◆ **Exercises to complete**
- A) In the passage about Howard's views on women, to whom did Howard write a lengthy letter in 1928 defending women?
- B) Carry on the passage about Howard's views on women from the point where it stops.

======== Document passage ========

While Novalyne’s refusal to accept the stereotypical role of wife and homemaker no doubt made some impact on Howard, it is clear that his progressive views on women stretched further back. A lengthy letter to Harold Preece in 1928 is an impassioned defense of women: “Men have sat at the feet of women down the ages and our civilization, bad or good, we owe to the influence of women.” Though many of his female characters are merely props (as are many of the men), it is evident that Howard, perhaps in response to his mother’s influence, was more sympathetic to women than might be expected from a man of his time. Indeed, some of the top women fantasy writers, such as C.L. Moore, Leigh Brackett, Jessica Salmonson, and Nancy Collins, have expressed their admiration for Dark Agnes de la Fere.

======== Source material ========

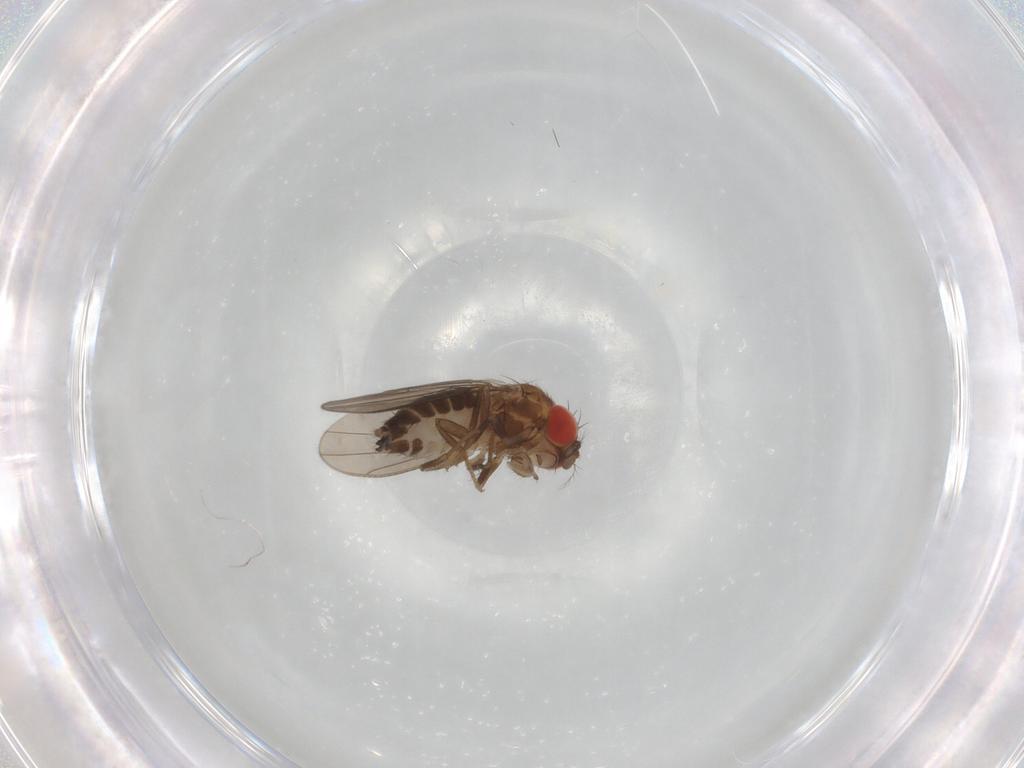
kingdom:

========

◆ **Answers**
- A) Harold Preece

- B)
Through 1935 and 1936, Howard’s mother’s health deteriorated rapidly. Increasingly, she had to be taken to sanitariums and hospitals, and even though Dr. Howard received a discount on services, the medical bills began to mount. Robert was faced with a dilemma - his need for money was more acute than ever, but he had little time in which to earn it. Weird Tales owed him around $800, and payments were slow. With his own meager savings exhausted, Dr. Howard moved his practice into his home, which meant that patients were now coming and going day and night. Father and son finally hired women to nurse and keep house, but this further filled their home with people and provided Robert little opportunity to be alone and concentrate on his writing. This, combined with the despair he felt as his mother inexorably slid towards death, placed enormous stress upon the young writer, and he resurrected an apparently long-standing plan not to outlive his mother.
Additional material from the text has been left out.